Sales grow but profits fall for 2 Sisters

The parent business of 2 Sisters Food Group, which has been at the centre of a hygiene breach scandal at its chicken processing factory in West Bromwich, has reported improved sales but a pre-tax loss in the last quarter of its financial year.

Published

Boparan Holdings saw total sales up 5.3 per cent to £815.7 million for the 13 weeks to July 29 with pre-tax loss of £17.6m down from a profit of £5.4m a year before.

For the year sales rose 5.1 per cent to £3.28 billion and pre-tax profit down £40.6m from 2015-2016 to £22.8m.

The factory in Dial Lane at the centre of the scandal suspended operations on October 1, which will impact results for the first quarter of 2017-2018.

The Birmingham-headquartered business said that following a comprehensive colleague retraining programme the site resumed supply to customers on Monday.
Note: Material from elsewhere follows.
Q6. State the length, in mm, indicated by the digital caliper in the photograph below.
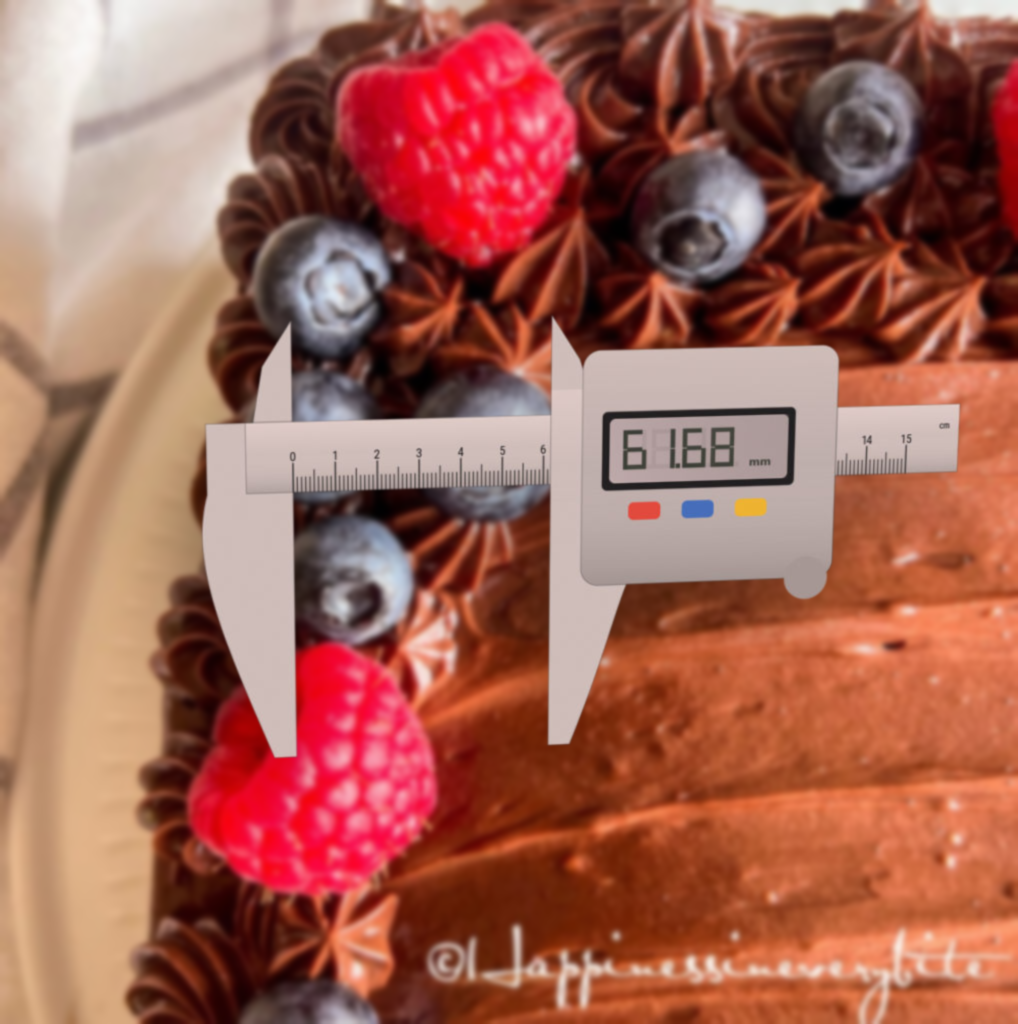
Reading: 61.68 mm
Chief executive of 2 Sisters Food Group Ranjit Singh Boparan said: “The business continues to face into an extremely tough trading environment with further increases in input costs. Clearly margin performance improvement is a top priority, and this will be underpinned by working hard on the action plans that make the most difference to our core business. Nevertheless, we remain positive about our top line growth and how that positions us with our customers.

“We continue to progress our poultry footprint changes, which delivers quality, safety and a shorter, leaner, more transparent supply chain. We are investing in our people and our sites, with a view to optimising available capacity.

“Our meals division has benefitted from rationalisation and investment which will also provide a springboard for further growth. However, as with our branded businesses, cost inflation has negatively affected margins, and our teams are taking ongoing actions to redress the balance.

“Whilst this will not happen overnight, our management team are focused on delivering our step change plan to enable us to continue on our journey of producing high quality and safe food.”

The group said it had been affected by several exceptional items during the quarter with the most significant drivers of these costs related to financial reporting and control issues at one of its small standalone businesses, impairment of assets as a result of this, together with redundancy and disruption costs relating to a poultry site closure in the last quarter.

It said its UK poultry business had continued to enjoy strong underlying volume growth and the European business has stabilised after the avian influenza issues suffered earlier in the year.

Boparan said it remained a solid business with attractive growing core poultry and chilled markets with the scale to maximise efficiencies and margin and it remained committed to its step change programme to deliver for customers on safety and quality.

"We have a clear strategy to turnaround each business but recognise that this will take time. Once we successfully negotiate our way through short term issues, we will be in a stronger position to deliver growth," it said in its latest results statement.